The film makes a home in your brain and the only cure is to see it again.
The film may be flawed, but its message is not.
If you are a history buff perhaps you can suffer through this boring movie. Watching it at 2x its still slow. Just a dud in plain English. The book is slightly better, but again you have to be fascinated by the subject. If not, its of little interest and for many a waste of time. Scorcese noted he wanted to put this movie together for 20 years. I think he should have waited longer. Its garbage!
The movie is good but very average and exaggerated with average performance and a very good one by Garfield. The whole atmosphere of it was perfect but the movie had a lot of problems that I felt someone is talking not a cinematic movie where a lot of scenes where taking too much time of the movie while we could move to it's end and the skipped parts didn't contain any good details. Also the whole silence Idea was presented by the good screenplay and muting the sound in some parts but the whole meaning was very bad and not intelligently presented too. I have to say a good movie I rather not to watch again. 6.5/10 and respected for it's effort.
Martin Scorsese has never really handled religion in his films despite it being a pivotal aspect of his life. In "Silence" the master filmmaker crafts a nearly three hour time-piece epic that is difficult to sit through because of its slow pace and boring nature. Despite this, Scorsese gets his question across- how far can we go to keep and practice our faith? As an atheist, I found this film very interesting and mentally rewarding. Scorsese gives you a lot to think about even if not making the film as powerful or emotional as I was hoping. Andrew Garfield gives a terrific performance that Scorsese guides beautifully. While the characters aren't as interesting or investing to get through, "Silence" is a solid film from one of cinema's best talents.

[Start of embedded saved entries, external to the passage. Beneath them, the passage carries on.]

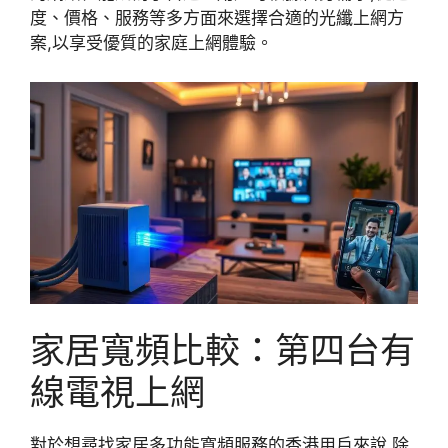
度、價格、服務等多方面來選擇合適的光纖上網方
案,以享受優質的家庭上網體驗。
家居寬頻比較：第四台有
線電視上網
對於想尋找家居多功能寬頻服務的香港用戶來說,除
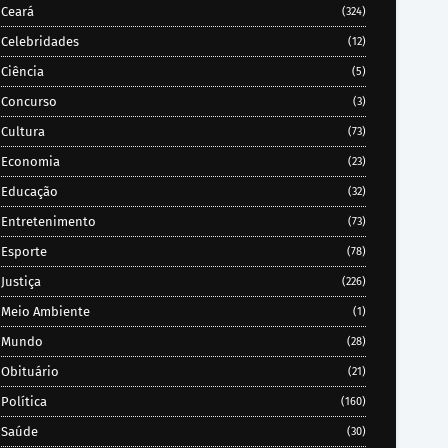
Ceará
(324)
Celebridades
(12)
Ciência
(5)
Concurso
(3)
Cultura
(73)
Economia
(23)
Educação
(32)
Entretenimento
(73)
Esporte
(78)
Justiça
(226)
Meio Ambiente
(1)
Mundo
(28)
Obituário
(21)
Política
(160)
Saúde
(30)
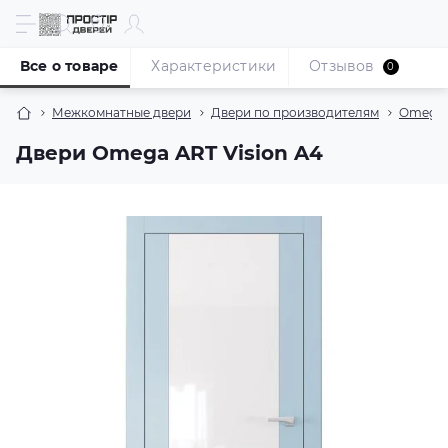
Все о товаре
Характеристики
Отзывов
0
Межкомнатные двери
Двери по производителям
Omega 
Двери Omega ART Vision A4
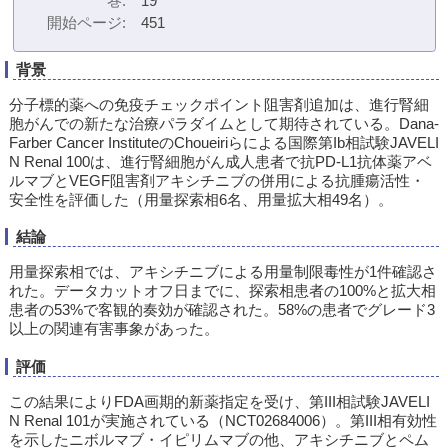
巻
19
開始ページ
451
背景
分子標的薬への免疫チェックポイント阻害剤追加は、進行腎細
胞がんでの新たな治療パラダイムとして期待されている。Dana-
Farber Cancer InstituteのChoueiriらによる国際第Ib相試験JAVELI
N Renal 100は、進行腎細胞がん成人患者で抗PD-L1抗体薬アベ
ルマブとVEGF阻害剤アキシチニブの併用による抗腫瘍活性・
安全性を評価した（用量探索相6名、用量拡大相49名）。
結論
用量探索相では、アキシチニブによる用量制限毒性が1件確認さ
れた。データカットオフ日までに、探索相患者の100%と拡大相
患者の53%で客観的奏効が確認された。58%の患者でグレード3
以上の関連有害事象があった。
評価
この結果によりFDA画期的新薬指定を受け、第III相試験JAVELI
N Renal 101が実施されている（NCT02684006）。第III相有効性
を示したニボルマブ・イピリムマブの他、アキシチニブとペム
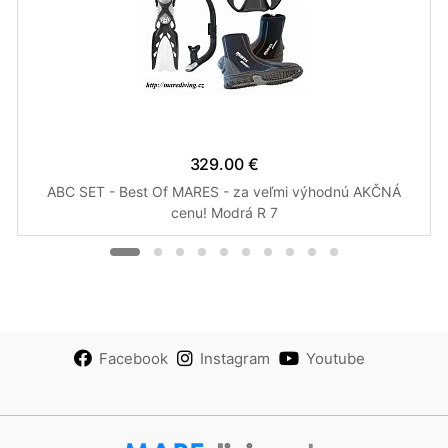
329.00 €
ABC SET - Best Of MARES - za veľmi výhodnú AKČNÁ
cenu! Modrá R 7
Facebook
Instagram
Youtube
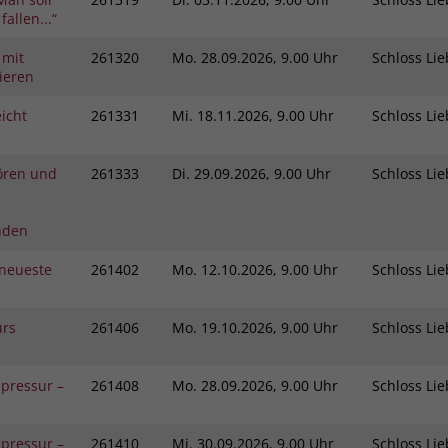
fallen...“
 mit
261320
Mo.
28.09.2026, 9.00 Uhr
Schloss L
ieren
icht
261331
Mi.
18.11.2026, 9.00 Uhr
Schloss L
ören und
261333
Di.
29.09.2026, 9.00 Uhr
Schloss L
nden
neueste
261402
Mo.
12.10.2026, 9.00 Uhr
Schloss L
urs
261406
Mo.
19.10.2026, 9.00 Uhr
Schloss L
pressur –
261408
Mo.
28.09.2026, 9.00 Uhr
Schloss L
pressur –
261410
Mi.
30.09.2026, 9.00 Uhr
Schloss L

Silence is a beautiful, yet grueling story about a priest going through great trials of pain that test his faith. A search for a apostatized Father turns into a search for God that transcends religion due to how personal Scorsese portrays . The hope and faith that the Japanese people show towards Andrew Garfield lets me feel the beauty of being and warmth of being alive. Yet the impossibility of the task of the Japanese to truly understand the religion and the hatred shown towards priests by the Japanese rulers shows the division between what is felt within the self and the reality of the external world. Recognizing this division and accepting it is a maturation that Neeson and Garfield's characters had to go through hell to understand. The worst parts of life on Earth consistently cause doubt in whether or not the most nebulous and beautiful tendencies of being human are real or not. Such concepts have definitely been explored before, but never as organically as with the pious manner in which Silence is portrayed. Before viewing Silence, I didn't know it was really possible to so subtly and wonderfully tell a story transcendent amongst all religions and all people around the world through religious figures, but Scorsese did it. The film's setting swims through bouts of fog, warmth and cold nothingness, mystically affecting the mood of the film. Silence is a challenging film to watch, but pays off like nothing else. The struggle of Andrew Garfield's character through the brutality of Japan is an extreme representation of the burden beared being a human on Earth. Witnessing death for ridiculous reasons, pain, starvation and distance all due to such trivial desires and misunderstandings. In God's Silence throughout the Fathers' immense struggle, they found their Lord within them the whole time, but absent externally. This discovery was a haunting reckoning, but it showed them how no one can carve the world in their vision, and that in doing so will drive a person mad. However unfortunate, the aspects of existence as shown in Silence are a part of human nature, and the kind of silence that Garfield and Neeson's characters maintain throughout the rest of their lives is the human equivalent to the burden Jesus bore on the cross. It's carrying the pain that's inherently going to be felt by traversing life on Earth, and realizing all that can be done is to keep what is felt within them, and express it in whatever ways possible.